By Arno Maierbrugger/Gulf Times Correspondent /Bangkok
The Turkish government through its banking regulations and supervisory authority BDDK last week approved a new Islamic lender, Emlak Katilim Bankasi, to take up operations, according to a February 27 announcement in Turkey’s Official Gazette. This brings the number of Islamic banks – or participation banks, how they are called locally – to six in the country and is a step further on the way for Turkey to become a regional hub for Islamic finance.
The other five Islamic banks are state-controlled Ziraat Bankasi and VakifBank, which received licences to conduct Islamic banking in 2015 and 2016, respectively, as well as Albaraka Turk, Kuveyt Turk, majority-owned by Kuwait Finance House, as well as Turkiye Finans.
Ziraat Bankasi is the largest state-owned lender and stands under the control of Turkey’s sovereign wealth fund, which is chaired by Turkey’s President Recep Tayyip Erdogan, who is the main driver of growth of the Islamic banking industry in the country as he sees conventional interest rate policy as a threat to Turkey’s economic development.
As per December 2018, the existing Islamic banks in Turkey – with over 1,100 branches and 15,650 employees – made net profit of $403mn and had assets under management of around $39bn, which accounts for 5.3% of the banking sector in the country, data from the Participation Banks Association of Turkey shows. The share was up from $30.2bn, or 4.9%, in 2017, which translates into year-on-year growth of around 29%.

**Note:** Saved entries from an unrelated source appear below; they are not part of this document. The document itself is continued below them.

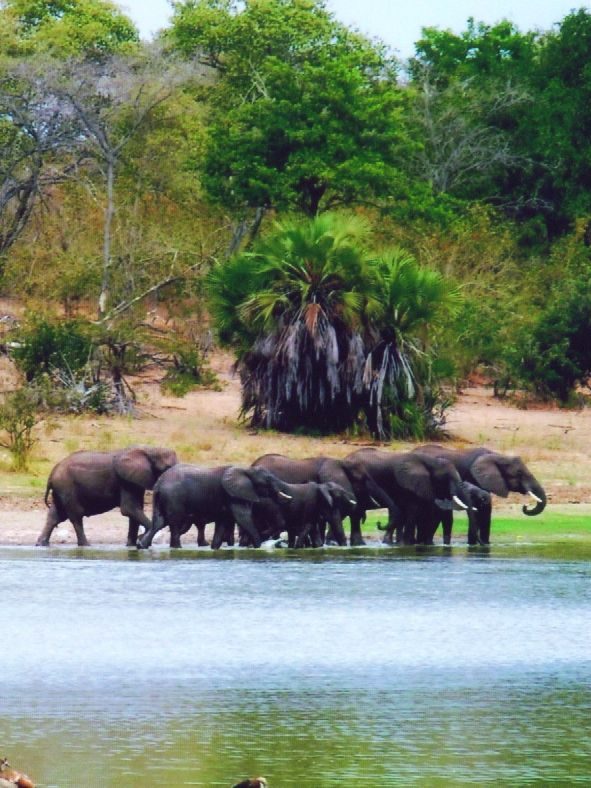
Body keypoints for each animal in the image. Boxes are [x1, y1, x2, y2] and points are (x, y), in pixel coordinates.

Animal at [36, 445, 178, 547]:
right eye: (167, 467)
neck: (149, 450)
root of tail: (51, 474)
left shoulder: (135, 481)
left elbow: (134, 511)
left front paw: (131, 546)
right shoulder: (125, 480)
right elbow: (129, 509)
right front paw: (142, 538)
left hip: (60, 489)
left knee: (55, 516)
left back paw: (41, 544)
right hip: (66, 486)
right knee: (76, 515)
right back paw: (86, 545)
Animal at [137, 464, 293, 549]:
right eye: (268, 480)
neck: (246, 469)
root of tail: (159, 483)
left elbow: (223, 521)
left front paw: (214, 548)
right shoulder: (233, 494)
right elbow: (243, 517)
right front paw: (258, 547)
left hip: (163, 498)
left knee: (159, 522)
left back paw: (141, 546)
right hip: (174, 497)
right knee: (174, 522)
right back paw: (176, 548)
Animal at [415, 445, 547, 544]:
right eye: (519, 473)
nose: (525, 506)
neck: (498, 456)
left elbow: (486, 508)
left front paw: (485, 544)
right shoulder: (473, 476)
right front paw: (474, 544)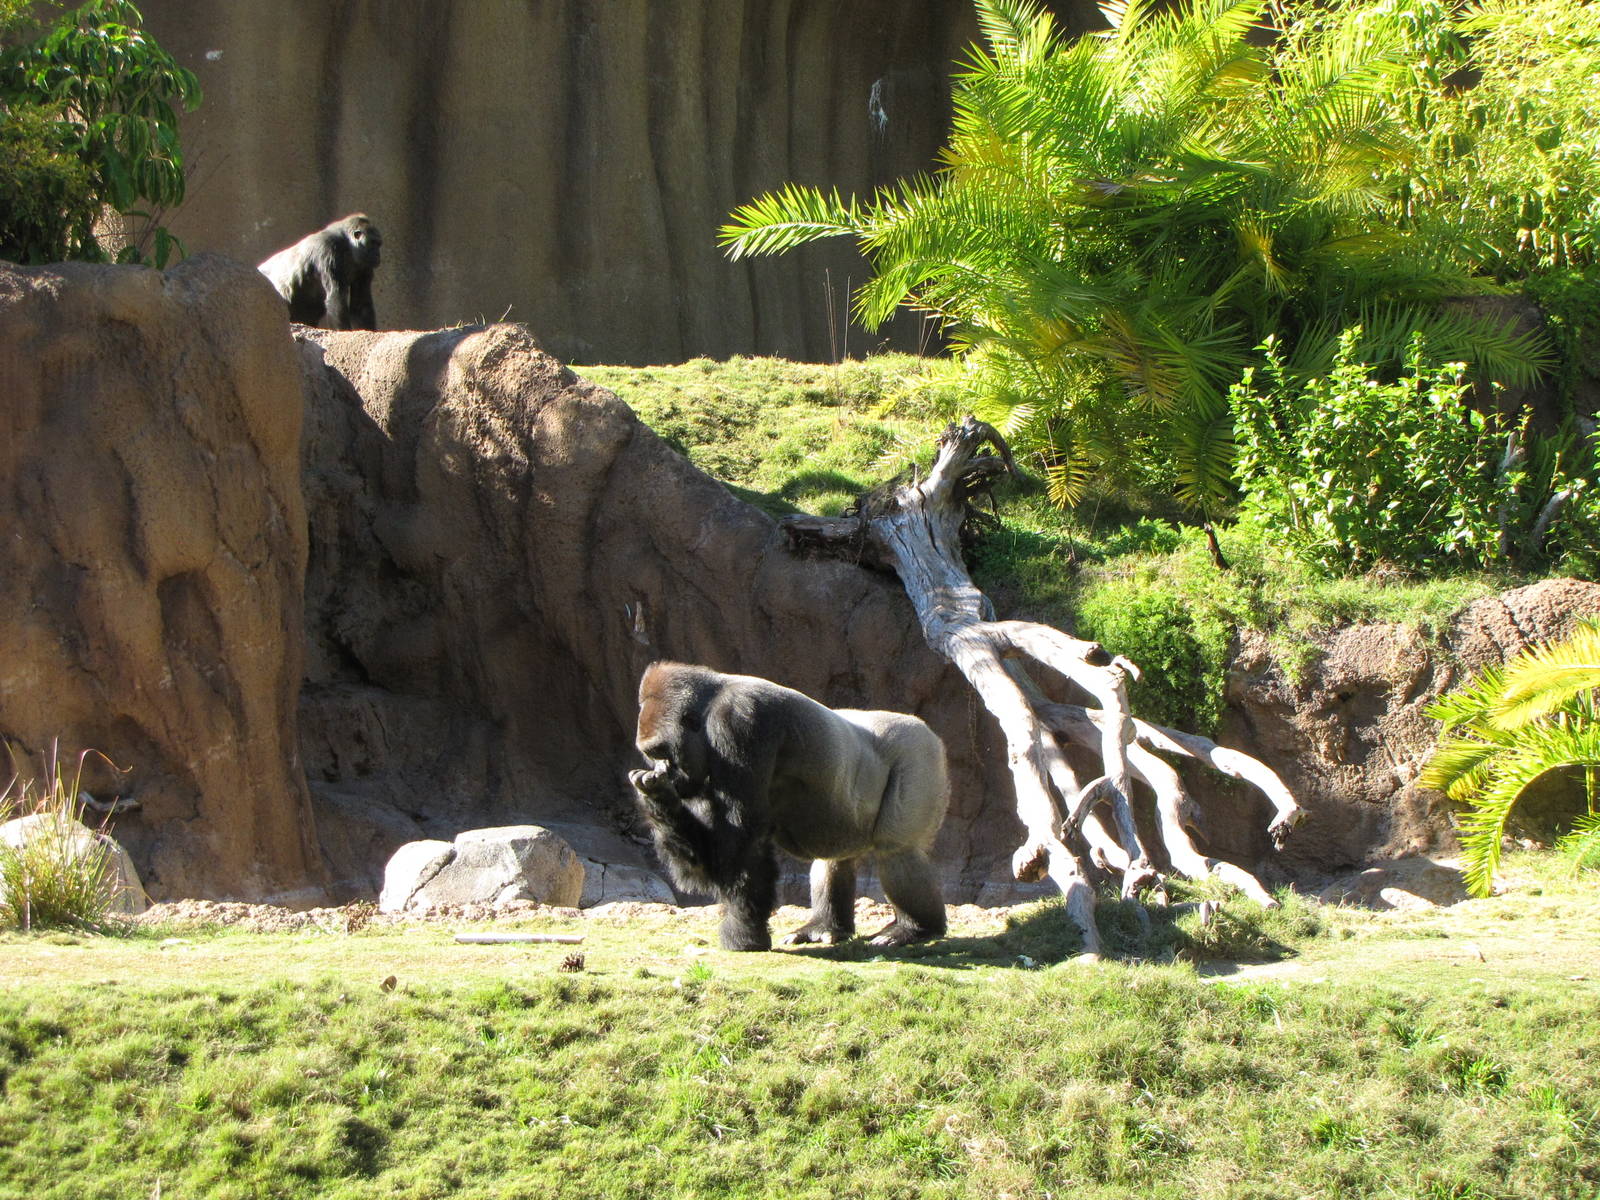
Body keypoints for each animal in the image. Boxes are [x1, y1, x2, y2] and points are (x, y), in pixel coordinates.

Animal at [627, 660, 950, 952]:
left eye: (662, 752)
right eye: (651, 755)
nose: (663, 772)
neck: (710, 705)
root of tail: (924, 726)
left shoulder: (739, 722)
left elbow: (743, 839)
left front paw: (744, 934)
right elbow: (704, 856)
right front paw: (657, 795)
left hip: (919, 750)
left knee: (897, 852)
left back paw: (916, 928)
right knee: (834, 860)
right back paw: (824, 926)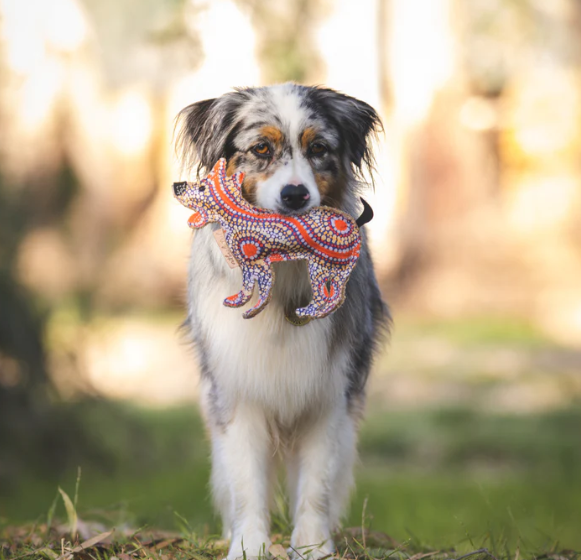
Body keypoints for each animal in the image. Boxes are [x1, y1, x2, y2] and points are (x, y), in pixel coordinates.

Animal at [174, 84, 388, 560]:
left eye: (319, 149)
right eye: (260, 149)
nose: (295, 195)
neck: (286, 264)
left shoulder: (330, 392)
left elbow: (316, 484)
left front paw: (313, 546)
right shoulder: (237, 392)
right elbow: (246, 482)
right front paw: (248, 545)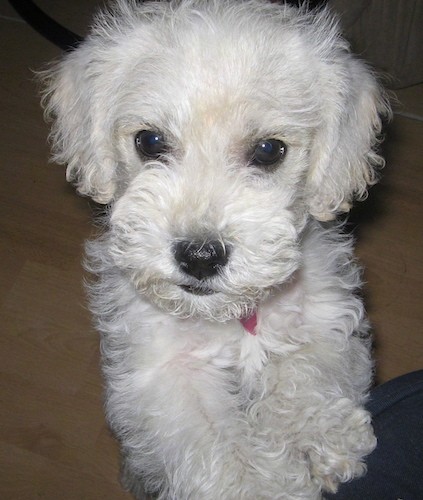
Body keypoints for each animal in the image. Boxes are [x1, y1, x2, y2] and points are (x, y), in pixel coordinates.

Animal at [41, 1, 392, 498]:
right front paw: (270, 487)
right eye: (150, 141)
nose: (200, 257)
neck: (232, 317)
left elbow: (306, 373)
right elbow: (227, 459)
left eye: (269, 150)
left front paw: (319, 436)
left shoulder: (324, 319)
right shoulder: (168, 376)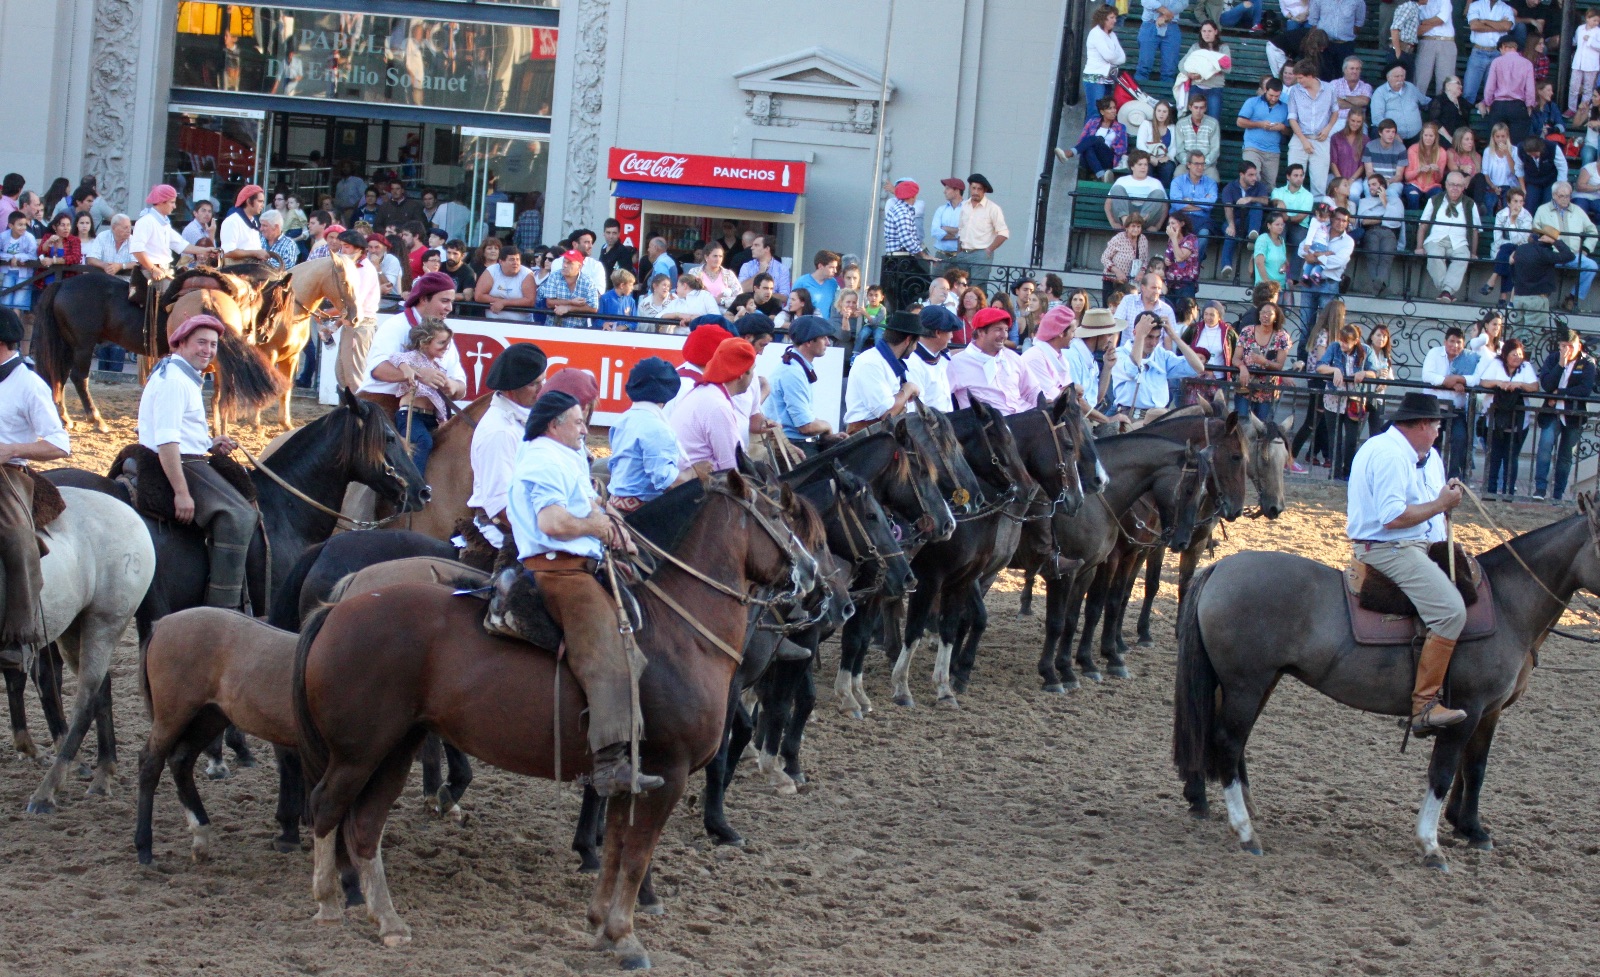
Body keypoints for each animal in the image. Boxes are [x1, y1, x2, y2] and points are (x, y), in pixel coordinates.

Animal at [16, 487, 155, 814]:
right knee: (102, 688)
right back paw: (103, 773)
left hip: (103, 624)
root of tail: (129, 512)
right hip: (72, 628)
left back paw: (48, 790)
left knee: (87, 697)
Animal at [293, 471, 820, 965]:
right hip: (358, 753)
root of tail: (338, 607)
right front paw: (626, 935)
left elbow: (616, 849)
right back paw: (329, 901)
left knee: (364, 825)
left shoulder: (632, 776)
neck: (682, 633)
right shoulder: (667, 773)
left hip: (394, 749)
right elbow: (636, 856)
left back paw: (387, 920)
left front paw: (602, 924)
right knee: (325, 806)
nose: (814, 575)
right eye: (779, 514)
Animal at [1173, 498, 1600, 869]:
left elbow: (1474, 769)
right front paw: (1430, 844)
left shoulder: (1488, 711)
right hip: (1246, 685)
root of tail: (1220, 570)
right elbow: (1443, 772)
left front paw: (1471, 829)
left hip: (1255, 683)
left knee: (1228, 739)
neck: (1506, 605)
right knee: (1227, 741)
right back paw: (1245, 831)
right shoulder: (1466, 708)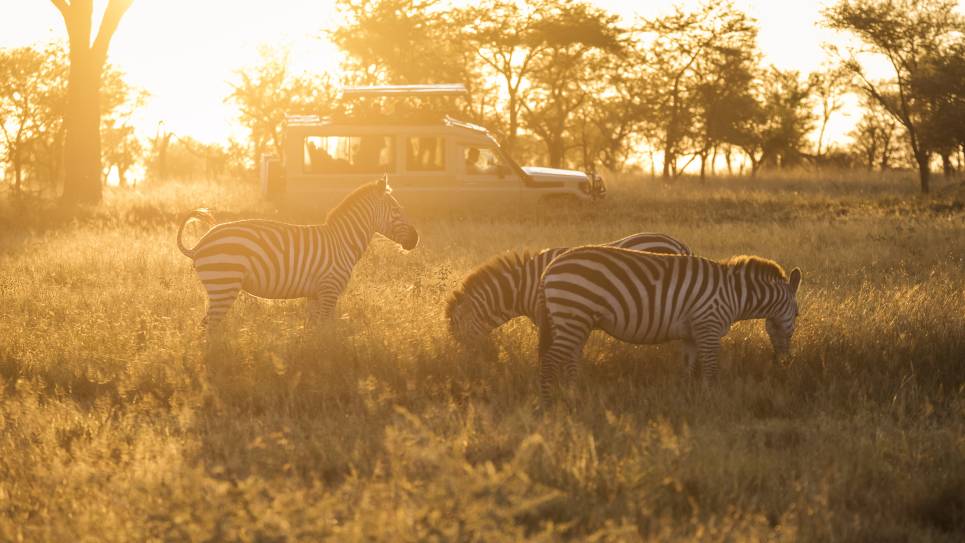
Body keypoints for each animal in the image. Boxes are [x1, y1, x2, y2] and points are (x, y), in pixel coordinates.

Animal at [178, 177, 418, 328]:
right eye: (397, 211)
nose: (416, 239)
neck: (343, 242)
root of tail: (200, 244)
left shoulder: (315, 294)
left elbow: (312, 331)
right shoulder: (330, 290)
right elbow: (325, 331)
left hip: (219, 288)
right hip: (224, 284)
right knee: (208, 329)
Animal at [540, 249, 804, 402]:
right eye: (798, 314)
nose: (786, 361)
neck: (735, 295)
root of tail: (549, 268)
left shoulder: (691, 334)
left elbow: (688, 367)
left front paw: (686, 398)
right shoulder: (708, 325)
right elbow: (711, 368)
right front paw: (713, 399)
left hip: (576, 321)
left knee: (570, 357)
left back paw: (574, 393)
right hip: (573, 314)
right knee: (551, 358)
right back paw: (548, 399)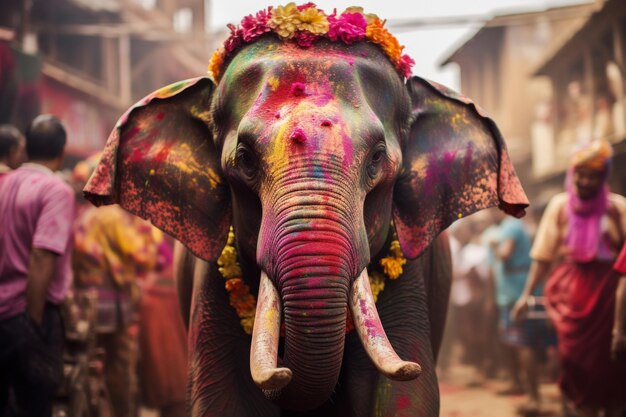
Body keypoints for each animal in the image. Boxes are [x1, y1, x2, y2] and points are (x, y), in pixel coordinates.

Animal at [81, 4, 520, 414]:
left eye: (378, 157)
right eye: (245, 158)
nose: (281, 371)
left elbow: (404, 397)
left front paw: (407, 373)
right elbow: (221, 398)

The government has set the goal to increase the share of Shariah-compliant banking assets to 15% of the country’s total banking sector by 2025.
However, Emlak Bank is not an entirely new player. It had been a public bank under the name of Emlak Kredi Bank in Turkey since 1946, but was forced into liquidation in 2001 by the Turkish banking regulator as a part of pledges made to the International Monetary Fund during Turkey’s banking crisis back then. With the new licence and the altered name, Emlak Bank is now expected to restart with a new business model of Shariah-compliant home financing, according to Turkey’s Minister of Treasury and Finance, Berat Albayrak.
Still, it is not clear yet how much it would contribute to total industry assets since the bank is literally being revived from scratch. According to Albayrak, Emlak Bank has been redesigned as part of a new economic model for Turkey in response to the current monetary crisis with a focus on “sustainable investment” in the housing market.
There are great hopes that the Islamic banking industry could bring back stability for Turkey’s economy and its financial market which has been in crisis mode all over 2018. Being more resilient to financial volatility as per their structure, Islamic banks under state supervision could indeed have the potential to ease debt problems in Turkey, which in the past caused high inflation and rising borrowing costs. With the new market entrant and stronger promotion of Shariah-compliant finance and a “proactive approach” by government and regulator, the Islamic banking sector in Turkey is expected to grow further by over 30% in 2019 in terms of assets, said Osman Akyuz, head of the Participation Banks Association of Turkey. He noted that the existing Islamic banks were well capitalised with total equity of around $3bn and had “no liquidity problems.”